The Latino presence in Metropolitan Chicago offers us a distinctive window into Latino culture in the United States and the role music plays in creating communities. Located in Illinois in the Midwestern United States, Chicago boasts a rich history and a thriving artistic life. The city's Latino community is the third largest in the nation, and its presence dates back to the nineteenth century, when the creation of railroads, stockyards, steel mills, and other industries established the region as the Industrial Heartland. This rapid industrialization attracted Chicago's earliest Mexican immigrants to the area to work. In the 1940s, Puerto Ricans started arriving. Other groups from Central and South America soon followed, often fleeing civil wars and repressive regimes: Guatemalans, Ecuadorians, Colombians, Cubans, Peruvians, Salvadorans, and Chileans.
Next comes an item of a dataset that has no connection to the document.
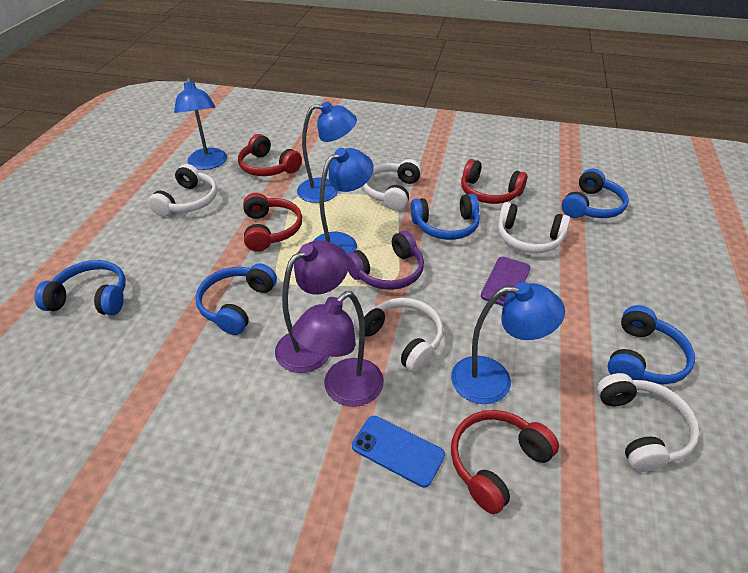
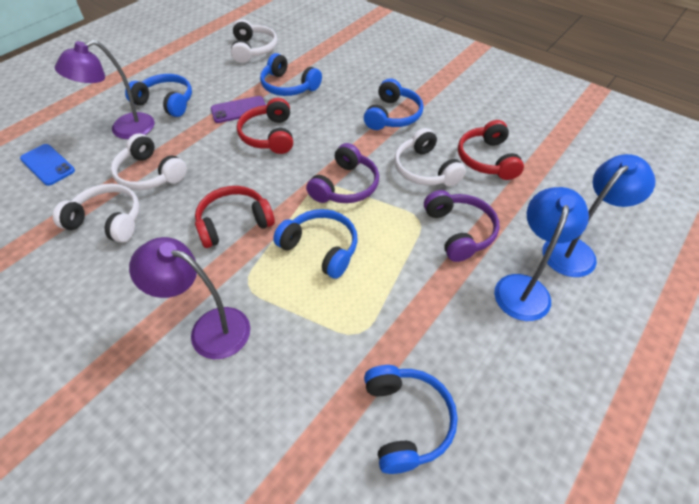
blue lamp: [174,77,227,170] [297,101,357,203] [313,148,374,254] [451,282,565,404] = 4 -> [494,187,589,321] [543,154,656,277] = 2
purple headphones: [347,231,424,290] = 1 -> [306,143,379,203] [424,190,500,262] = 2
red headphones: [238,134,302,176] [243,193,302,251] [451,410,559,514] [461,159,527,204] = 4 -> [195,186,275,248] [237,98,293,154] [458,120,524,180] = 3
white headphones: [148,164,217,217] [354,298,443,373] [363,159,422,211] [498,202,570,253] [597,373,699,472] = 5 -> [53,184,140,243] [111,134,187,190] [231,19,277,63] [394,128,466,186] = 4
The immigrants brought their national and regional musical traditions with them, and these traditions have greatly contributed to the shaping of Latino identity and community in the Windy City.

Regional Music Styles Shape Community

Today, Mexicans are the largest Latino group in Chicago. The population comes from different states in Mexico, each of which has its own regional musical styles, such as son, mariachi, and banda music. Community members rally around these traditions that reinforce regional identity. Like Mexico, Puerto Rico also has a range of regional musical traditions. Communities form around Afro-Puerto Rican bomba and plena music that is performed in Chicago at workshops, concerts, and informal dance events called bombazos. Other groups form around musicians who play the cuatro, the famed string instrument used in Jíbaro music from the countryside. Guatemalan families in Chicago congregate around their own traditional instrument—the large, wooden marimba. For many Guatemalan families in Chicago, this instrument and its music play an important role in connecting their children to their traditions.

Connecting Communities with Traditional Music

Music is vital to social life in Chicago's Latino communities, flourishing in homes and community spaces such as schools and cultural centers, neighborhood parks and streets, restaurants and clubs, dance halls and ballrooms. Music connects individuals to their traditional roots and brings members of different cultural groups together. Chicago residents originally from South America experience a sense of home by participating in peñas—musical gatherings held in restaurants. These allow Latinos from South America to share music with each other and shape new community spaces. Peñas feature music such as Peruvian criollo rhythms, Chilean cuecas, and nueva canción—"new" music from South America with social and political lyrics. Appreciation for the romantic bolero also brings together Latin Americans from many nations. Boleros, which are love songs from Latin America, are fondly remembered as classics by generations young and old. Bolero singer and Chicago resident Gustavo López comments: "The majority of young people who were born in this country, children of Latinos, listen to me and thank me for reminding them of when their grandparents and parents played this music in their homes."

Younger generations have fashioned their own ways of expressing their musical traditions. The youth of Chicago's Latino communities fuse mass media culture with musical influences from their parents' generation in modern hip-hop and reggaetón. They create original music that pays tribute to their roots—las raíces—and affirms their role as innovators and torchbearers of Latino Chicago's musical legacy.